Apple Inc. stock has faced some headwinds in the last month as a wave of cautiousness swept through the U.S. stock market. The stock was hit hard when analysts at Credit Suisse slashed their forecast on the firm based on weak supply chain orders by its Asian team. Weak supply chain orders suggests that Apple sales might slow down in the near term. Apple is now in the good books of Wall Street as a wave of positive analysts’ view start to surface on the stock.

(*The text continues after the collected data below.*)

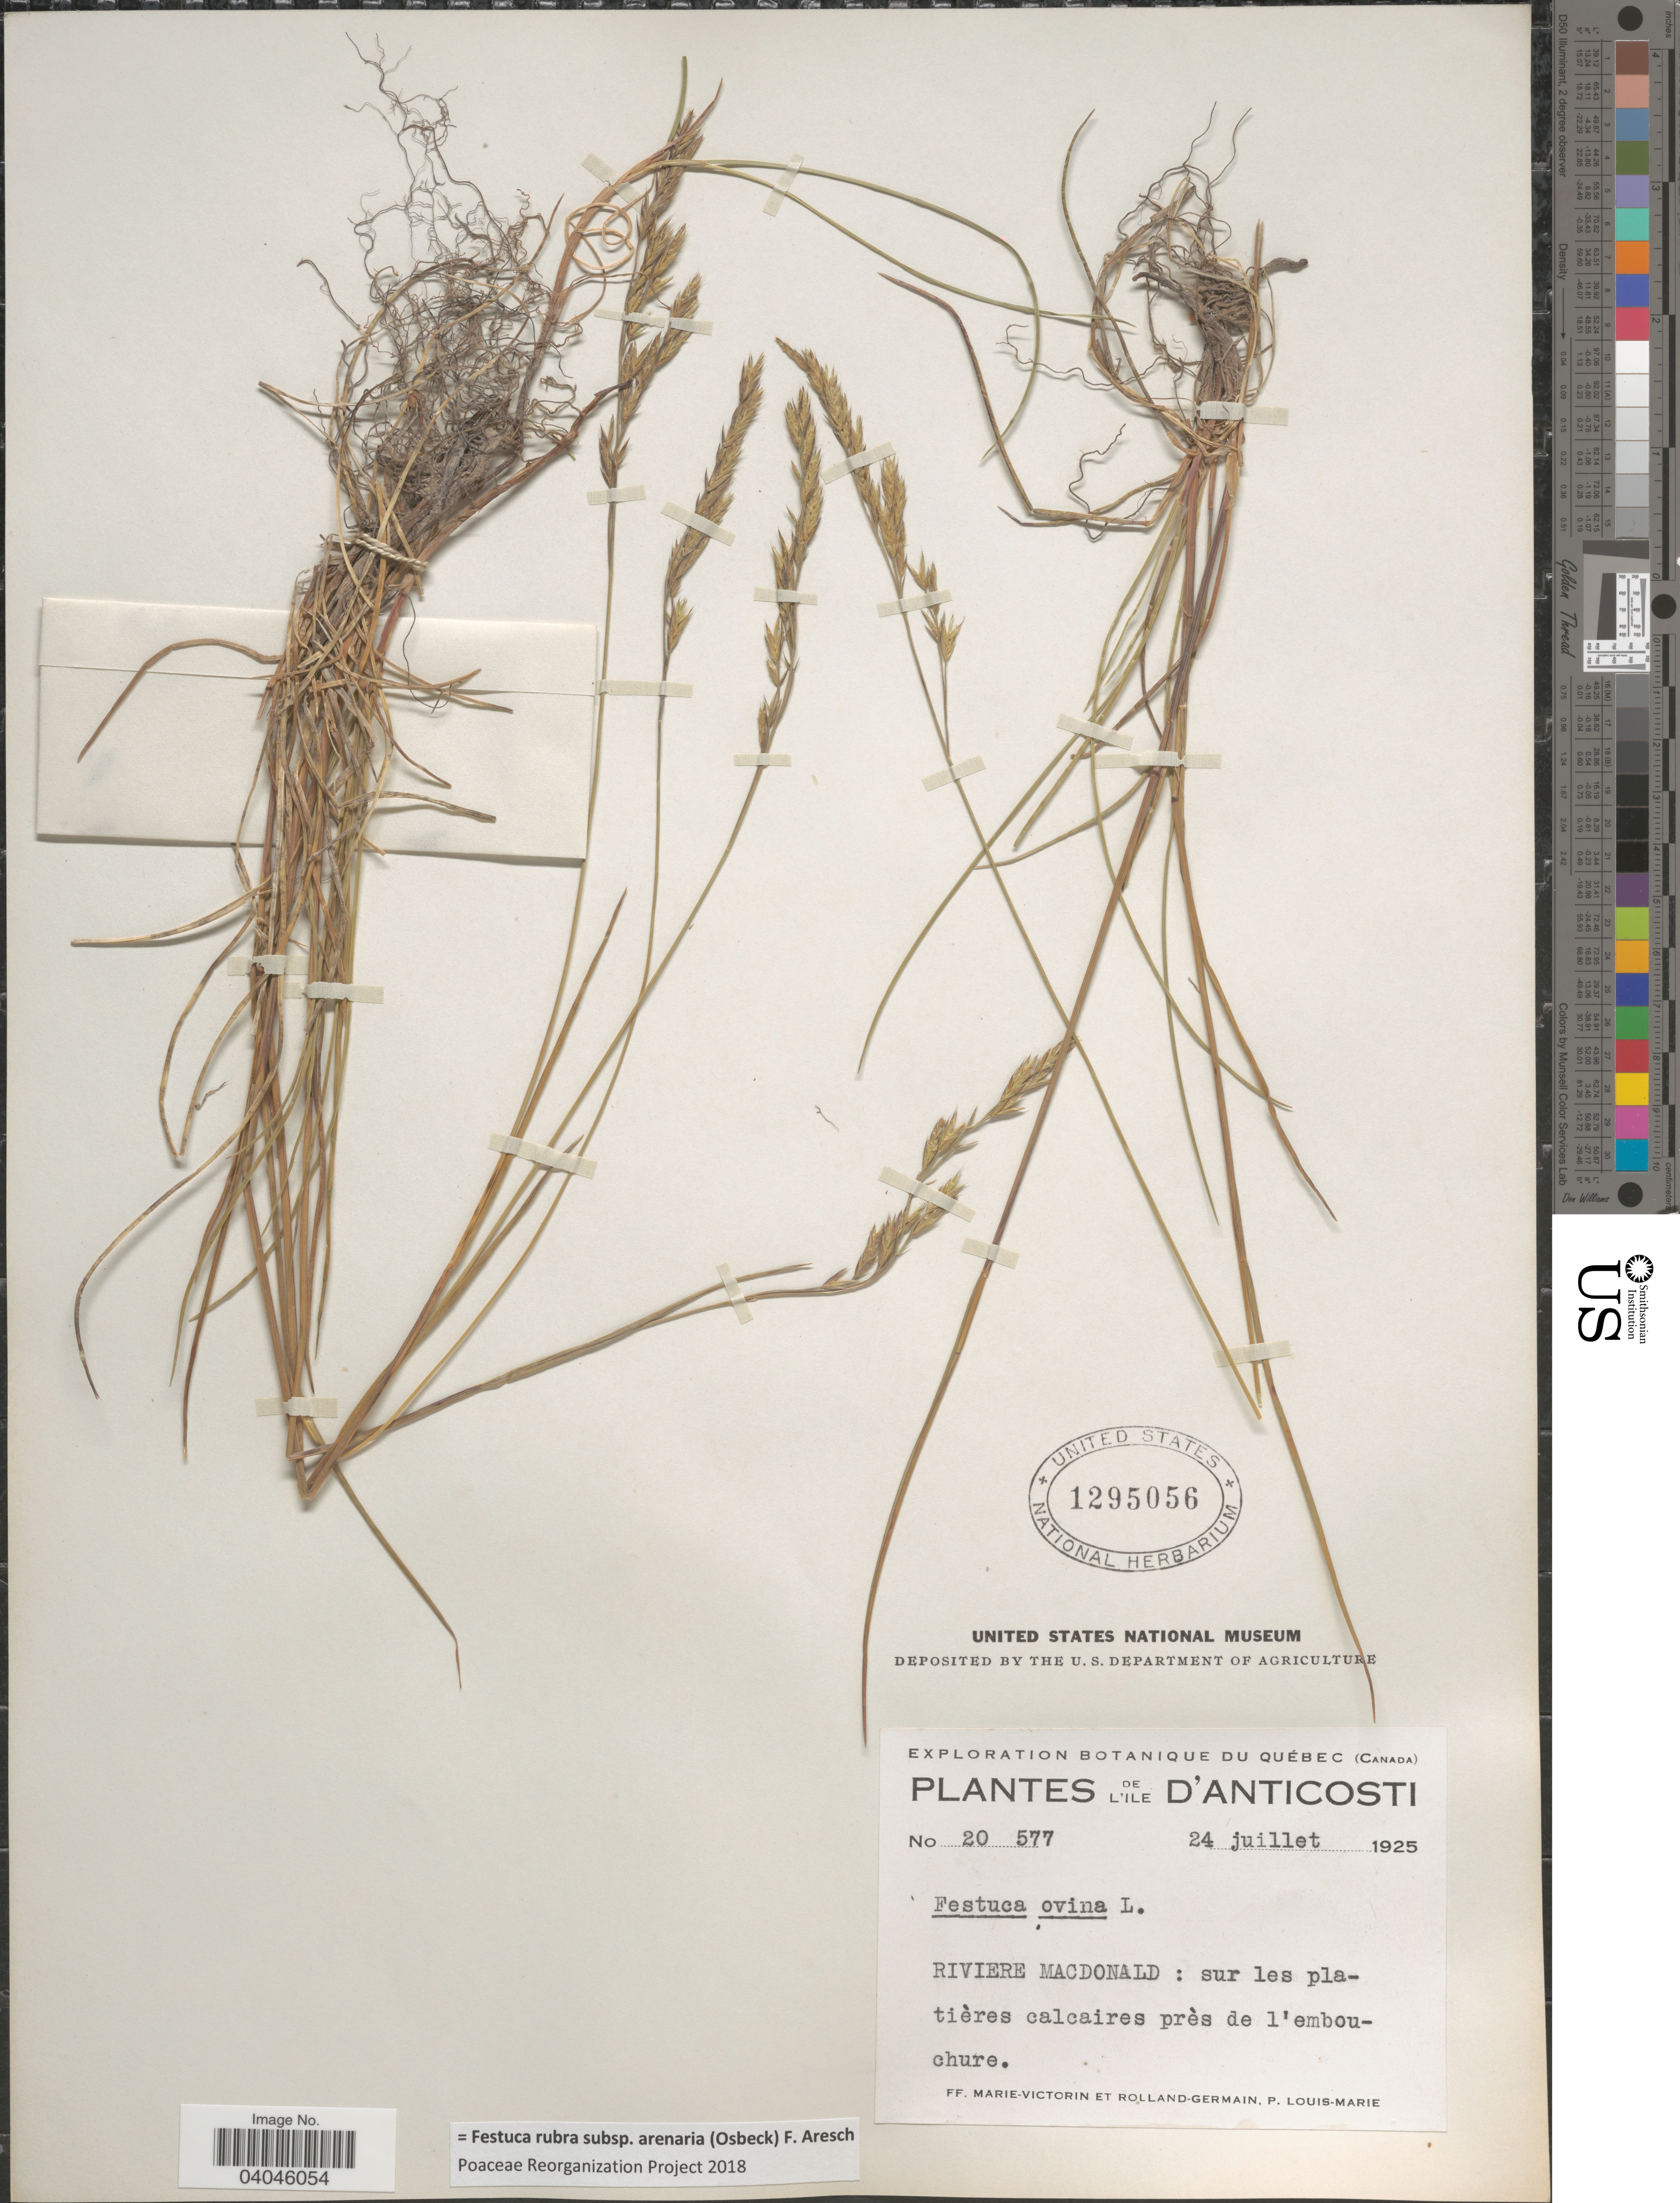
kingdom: Plantae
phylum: Tracheophyta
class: Liliopsida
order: Poales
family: Poaceae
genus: Festuca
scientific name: Festuca rubra subsp. arenaria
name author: (Osbeck) F. Aresch.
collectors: F. Marie-Victorin, Rolland-Germain & L.-M. LaLonde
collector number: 20577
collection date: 1925-07-24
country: Canada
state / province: Quebec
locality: L'ile D'Anticosti. Riviere MacDonald: sur les platières calcaires près de l' embouchure.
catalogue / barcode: US 1295056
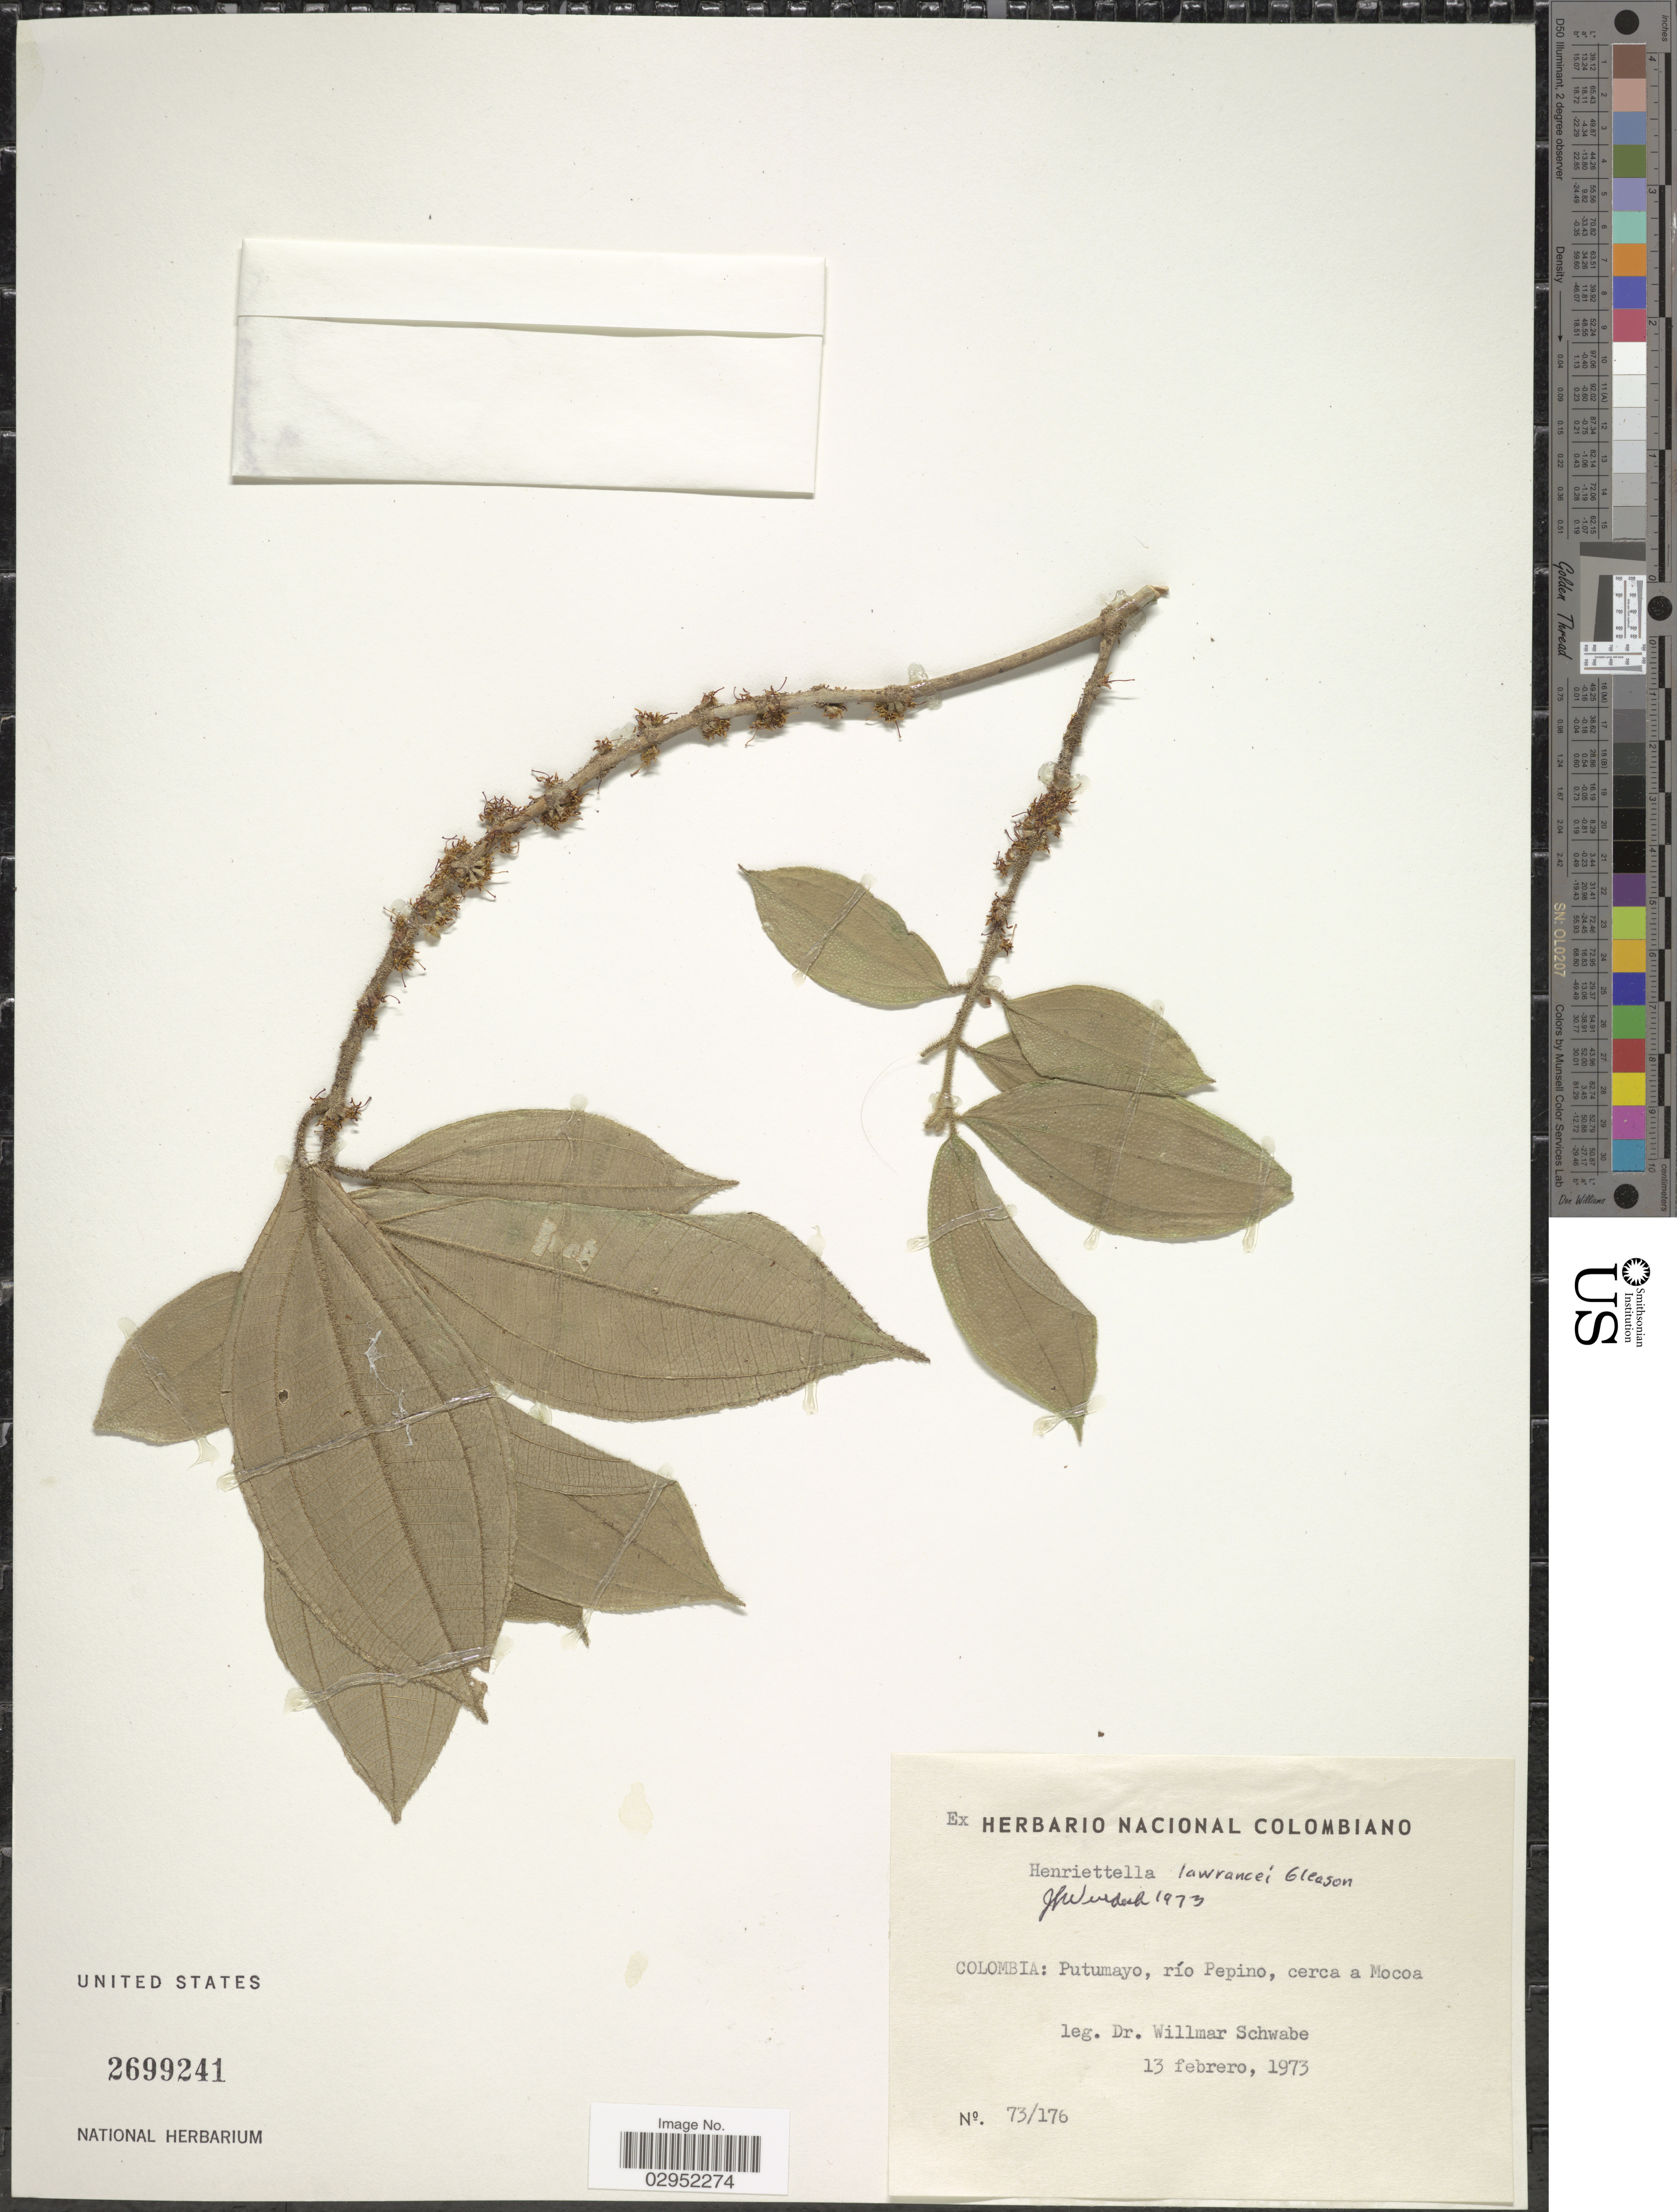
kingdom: Plantae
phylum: Tracheophyta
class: Magnoliopsida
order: Myrtales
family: Melastomataceae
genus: Henriettea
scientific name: Henriettea lawrancei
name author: (Gleason) Penneys et al.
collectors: W. Schwabe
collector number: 73/176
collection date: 1973-02-13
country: Colombia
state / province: Putumayo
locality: Río, Pepino, cerca a Mocoa.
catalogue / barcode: US 2699241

The stock gained a cool 3.17% to close at $117.29 on Wednesday and the gains continued in after-market trading. Leading the new bullish charge for Apple are the analysts at Goldman Sachs who think that the stock has a 43% upside potential ahead. The Goldman Sachs report echoes the views of analysts at Morgan Creek who believe that the stock could double in the next couple of months. Jim Cramer of CNBC believes that there had never been a strong bear case for Apple to begin with.
The bullish case for Apple
The declines that the shares of Apple faced in the last one-month had nothing to do with the soundness of its business, but it has everything to with the fears of the market. Analyst Simona Jankowski and her team at Goldman Sachs upgraded Apple to a “Conviction Buy” on Wednesday with a price target of $163. The analysts say that the recent weakness seen in the shares of the firm happened because the market mistakes it for a hardware stock when it is more of a software stock.
The Goldman Sachs analysts believe that mistaking Apple for a hardware stock will always cause its share price to plummet on every news of declining sales. In contrast, the firm can make decent recurring revenue by monetizing the millions of devices that it has already sold. In the words of Simona, “the focus will shift from unit growth (which is slowing given a maturing smartphone market) to installed base monetization and recurring revenues” within the next one year.
She believes that Apple has the “most lucrative installed base in the world” because most of the people who buy iPhones, iPads, and MacBook have disposable income that can be spent on add-ons. She thinks that the firm could make average revenue per user of $42 per month as “the adoption of Apple hardware and services increases within the user base.”
Cramer supports the bullish case for Apple
Jim Cramer of CNBC believes that Apple has much upside potential ahead because it currently trades at very low multiples. In his words, “Apple is so darned cheap that it trades more like some metal-bending auto parts company – selling at just 10 times earnings”.
He goes on to say that he is not worried about weak supplier data from Asia because the data doesn’t mean much in terms of Apple’s overall business. He says, “I like hearing from Tim Cook’s Asia team a lot more than the Asia team of UBS or Credit Suisse or whatever other firm might convince you to trade Apple and not own it.”